Focus on Entry-Level Buyers: Meritage Homes remains focused on the growing demand for entry-level homes with its LiVE.NOW product that addresses the need for lower-priced homes, given the rising interest rates and home prices. The successful execution of strategic initiatives to boost profitability and focus on entry-level LiVE.NOW homes boosted the upside.

The company believes that its strategy of targeting entry-level and first-move-up buyers is gaining traction and will continue to boost performance over the long haul. In the first-quarter 2024, entry-level buyers represented 91% of sales orders versus 87% in the year-ago period. The new lots added this quarter represent 43 future communities, all for entry-level products. Additionally, the company has approximately 28,000 lots in its pipeline, where due diligence is still ongoing.

MTH strategically shifts to being a pure-play entry-level and first-move-up builder, expecting higher absorptions with an improving community count growth trajectory. Additionally, the company has reduced average sales price in the first quarter by 4% year over year for the homes to address the needs of millennials and baby boomers who want affordable homes and highly desirable communities.

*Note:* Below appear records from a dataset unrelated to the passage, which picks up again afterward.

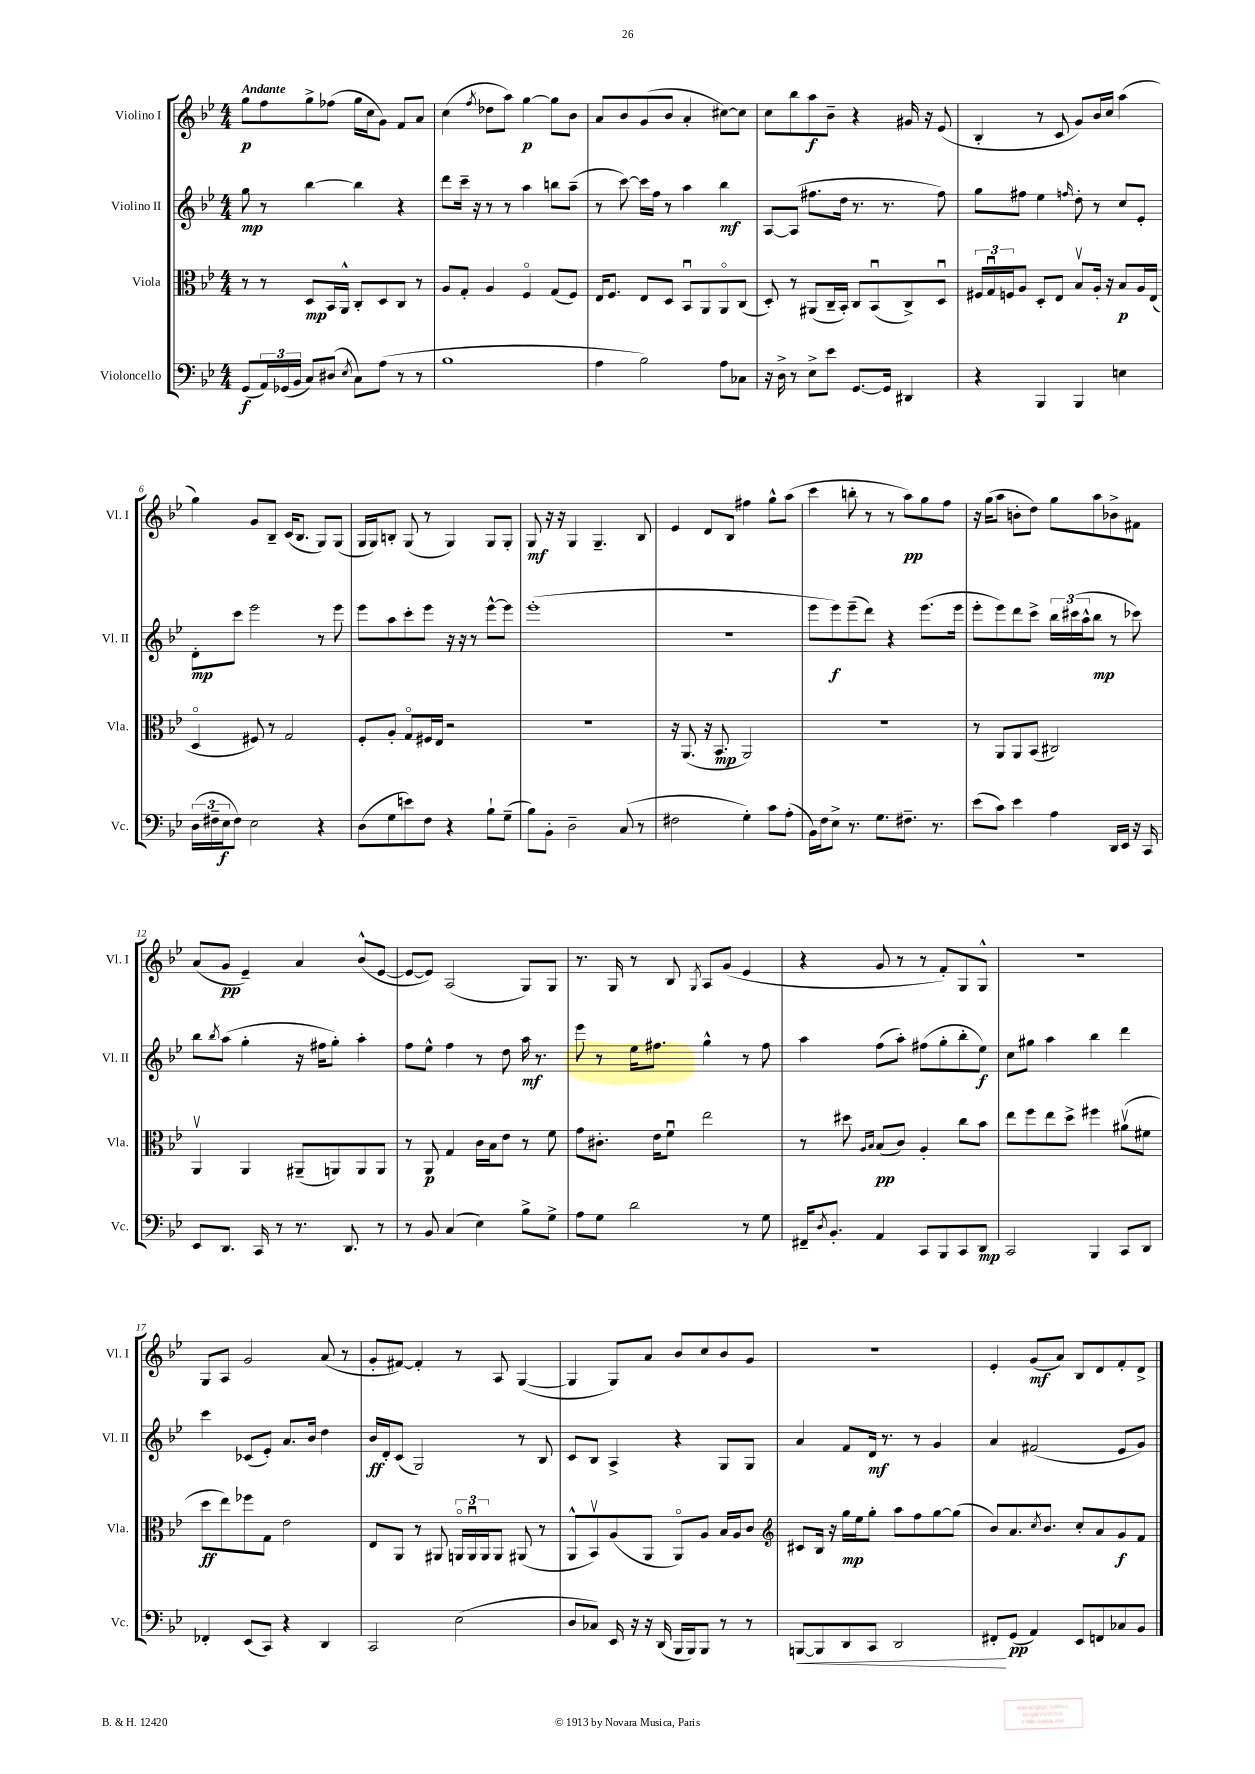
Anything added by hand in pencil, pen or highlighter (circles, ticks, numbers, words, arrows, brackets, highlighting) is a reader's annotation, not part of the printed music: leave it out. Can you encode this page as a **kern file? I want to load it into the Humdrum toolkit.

**kern	**kern	**kern	**kern
*staff4	*staff3	*staff2	*staff1
*clefF4	*clefC3	*clefG2	*clefG2
*k[b-e-]	*k[b-e-]	*k[b-e-]	*k[b-e-]
*M4/4	*M4/4	*M4/4	*M4/4
(8GG	8r	8gg	8gg
24AA)	8r	8r	8ff
(24GG-	.	.	.
24BB-	.	.	.
8C)	8D	[4bb-	8gg^
(8D#	16BB-	.	(8ff-
.	16AA^^	.	.
8qE-	.	.	.
8C)	8C'	4bb-]	16gg
.	.	.	16cc
(8A	8D	.	8g)
8r	8C	4r	8f
8r	8r	.	8a
=	=	=	=
1B-	8A	8ddd	(4cc
.	8G'	16ccc~	.
.	.	16r	.
.	.	.	8qff
.	4A	8r	8dd-
.	.	8r	8aa)
.	4Fo	4aa	[4gg
.	(8G	8bb	8gg]
.	8F)	(8aa~	8b-
=	=	=	=
4A	16E-	8r	8a
.	8.F	.	.
.	.	[8ccc)	8b-
2B-)	8E-	16ccc]	(8g
.	.	16ff	.
.	8D	8r	8b-
.	8BB-u	4aa	4a'
.	8AA	.	.
8A	8AAo	4bb-	[8cc#)
8C-	(8C	.	8cc#]
=	=	=	=
16r	8D')	[8A	8cc
16D^	.	.	.
8r	8r	(8A]	8bb-
8E-^	(8AA#	8.ff#	8aa
8e-	16C~	.	8b-~
.	16BB-')	16dd	.
[8.GG	8C	8.r	4r
.	(8BB-u	.	.
16GG]	.	8.r	.
4DD#	8C^)	.	16g#
.	.	.	16r
.	8Du	8ff#)	(8e-
=	=	=	=
4r	24F#	8gg	4B-'
.	24Gu	.	.
.	24F	.	.
.	8A	8ff#	.
4BBB-	8D'	4ee-	8r
.	8E-	.	8c
.	.	16qqff	.
4BBB-	8B-v	8dd'	8g)
.	16A'	8r	16b-
.	16r	.	16cc
4E	8B-	8cc	(4aa
.	16A	8e-'	.
.	(16E-	.	.
=	=	=	=
(24D	4Do	8d'	4gg)
24F#~	.	.	.
24E-	.	.	.
8F#)	.	8ccc	.
2E-	8F#)	2eee-	8g
.	8r	.	8B-~
.	2G	.	(16c
.	.	.	8.B-
4r	.	8r	8G)
.	.	8eee-	(8G
=	=	=	=
(8D	8F'	8eee-	16G
.	.	.	16G)
8G	8A'	8aa	8B'
8e)	8Go	8ccc'	(8G
8F	16F#	8eee-	8r
.	16E-	.	.
4r	2r	16r	4G)
.	.	16r	.
.	.	8r	.
8B-`	.	[8eee-^^	8G
(8G~	.	8eee-]	8G'
=	=	=	=
8B-)	1r	(1eee-'	8G
8BB-'	.	.	16r
.	.	.	16r
2D~	.	.	4G
.	.	.	4.G~
(8C	.	.	.
8r	.	.	8B-
=	=	=	=
2F#	16r	1r	4e-
.	(8.AA	.	.
.	16r	.	8d
.	8.BB-	.	.
.	.	.	8B-
4G')	2AA)	.	4ff#
8c	.	.	8gg^^
(8A'	.	.	(8aa
=	=	=	=
16BB-)	1r	8eee-	4ccc
16F	.	.	.
8E-^	.	8eee-)	.
8.r	.	(8eee-~	8bb'
.	.	8ddd)	8r
8.G	.	.	.
.	.	4r	8r
8.F#~	.	.	8aa)
.	.	(8.eee-	8gg
8.r	.	.	.
.	.	.	8ff
.	.	16eee-	.
=	=	=	=
(8e-	8r	8eee-'	16r
.	.	.	(16gg
8c)	8AA	8eee-)	8aa
4e-	8AA	8ddd	8b'
.	(8BB-	8ccc^	8dd)
4A	2C#)	24bb-	8gg
.	.	(24ccc#	.
.	.	24aa^^	.
.	.	8bb-	8aa
16DD	.	8r	8b-^
16EE-	.	.	.
16r	.	8ccc-)	8f#
16CC	.	.	.
=	=	=	=
8EE-	4AAv	8bb-	(8a
.	.	8qbb-	.
8.DD	.	(8aa	8g
.	4AA	4gg'	4e-~)
16CC	.	.	.
8r	.	.	.
8.r	(8AA#~	16r	4a
.	.	16ff#	.
.	8AA)	8gg')	.
8.DD	.	.	.
.	8AA	4aa'	(8b-^^
8r	8AA	.	[8e-
=	=	=	=
8r	8r	8ff	8e-_
8BB-	8AA	8ee-^^	8e-])
(4C	4G	4ff	(2A
4E-)	16c	8r	.
.	16B-	.	.
.	8e-	8dd	.
8B-^	8r	16aa	8G)
.	.	8.r	.
8G^	8f	.	8G
=	=	=	=
8A	8g	8eee-	8.r
8G	8.c#'	8r	.
.	.	.	16G
2d	.	16ee-	8r
.	16e-	8.ff#	.
.	8fu	.	8B-
.	.	.	8qG
.	2ee-	4gg^^	8A
.	.	.	(8g
8r	.	8r	4e-
8G	.	8ff#	.
=	=	=	=
16FF#~	8r	4aa	4r
8qD	.	.	.
8.BB-'	.	.	.
.	8dd#	.	.
.	16qqA	.	.
.	16qqB-	.	.
4AA	(8B-	(8ff	8g
.	8c)	8aa')	8r
8CC	4A'	(8ff#	8r
8BBB-	.	8gg'	8f')
8CC	8cc	8bb-'	8G
8DD	8b-	8ee-)	8G^^
=	=	=	=
2CC	8ee-	8cc	1r
.	8ff	8gg#	.
.	8ee-	4aa	.
.	8dd^	.	.
4BBB-	4ff#	4bb-	.
8CC	(8a#v	4ddd	.
8DD	8f#	.	.
=	=	=	=
4FF-'	8dd	4ccc	8G
.	8ee-)	.	8A
(8EE-	8ff-	(8c-	2g
8CC)	8G	8e-')	.
4r	2e-	8.a	.
.	.	16b-	.
4DD	.	4dd	(8a
.	.	.	8r
=	=	=	=
2CC	8E-	16b-	8g'
.	.	16d'	.
.	8AA	(8c	[8f#)
.	8r	2G)	4f#']
.	8AA#	.	.
(2E-	24AAo	.	8r
.	24AAu	.	.
.	24AA	.	.
.	8AA	.	8A
.	(8AA#	8r	([4G
.	8r	8B-	.
=	=	=	=
8D	8AA^^	8c	4G]
8C-)	8BB-v)	8B-	.
16EE-	(8A	4A^	8G)
16r	.	.	.
16r	8AA	.	8a
(16DD	.	.	.
16BBB-	8AAo)	4r	8b-
16BBB-)	.	.	.
8BBB-	8A	.	8cc
8r	16B-	8G	8b-
.	16A	.	.
8r	8c	8G	8g
=	=	=	=
*	*clefG2	*	*
[8BBB	8c#	4a	1r
8BBB]	16B-	.	.
.	16r	.	.
8DD	16gg	8f	.
.	16ee-	.	.
8CC	8gg'	16d	.
.	.	8.r	.
2DD	8aa	.	.
.	8ff	8r	.
.	[8gg	4g	.
.	(8gg]	.	.
=	=	=	=
8FF#'	8b-)	4a	4e-'
(8GG	8.a	.	.
4AA)	.	(2f#	(8g
.	8qcc	.	.
.	8.b-	.	.
.	.	.	8a)
8EE-	8cc'	.	8B-
8FF	8a	.	8d
8C-	8g	8e-	8f'
8BB-	8f	8g)	8d^
==	==	==	==
*-	*-	*-	*-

Valuation & Estimate Revision

The company's earnings estimates for 2024 showcase growth rate of 1.7% from the year-ago period's tally on a 1.3% revenue improvement. Its earnings topped the Zacks Consensus Estimate in all the trailing four quarters, the average surprise being 27%. Earnings estimates for 2024 have increased to $20.27 per share from $19.99 in the past 60 days. The positive trend signifies bullish analysts' sentiments and robust fundamentals in the near term.

From the valuation point of view, with a forward 12-month price-to-earnings ratio of 7.3X, below the industry average of 9.1X, the stock presents a potentially attractive valuation for investors seeking exposure to the housing industry. The company is also trading below the other industry players like KB Home KBH, PulteGroup, Inc. PHM and NVR, Inc. NVR.

Conclusion

MTH's strategy of capitalizing on the solid demand for entry-level and first-move-up homes will likely produce higher volume in the future, especially from digital communities, and help it gain market share across the region served.

Investors might consider adding this Zacks Rank #2 (Buy) stock to their portfolios, anticipating further growth bolstered by strong financial performance, valuation and expanding community count.

A Brief Review of Other Players

KBH currently carries a Zacks Rank #2. It has a trailing four-quarter earnings surprise of 18.4%, on average. Shares of KBH have gained 29.6% in the past year.

The Zacks Consensus Estimate for KBH's 2024 sales and earnings per share indicates a rise of 6.5% and 18.2%, respectively, from prior-year levels.

PulteGroup currently carries a Zacks Rank #2. PHM has a trailing four-quarter earnings surprise of 12.5%, on average. Shares of PHM have risen 34.3% in the past year.

The Zacks Consensus Estimate for PHM's 2024 sales and EPS indicates a rise of 7.9% and 10%, respectively, from prior-year levels.

NVR presently carries a Zacks Rank #2. NVR has a trailing four-quarter earnings surprise of 9.7%, on average. Shares of NVR have gained 19.4% in the past year.

The Zacks Consensus Estimate for NVR's 2024 sales and EPS indicates a rise of 8.6% and 6.6%, respectively, from the prior-year levels.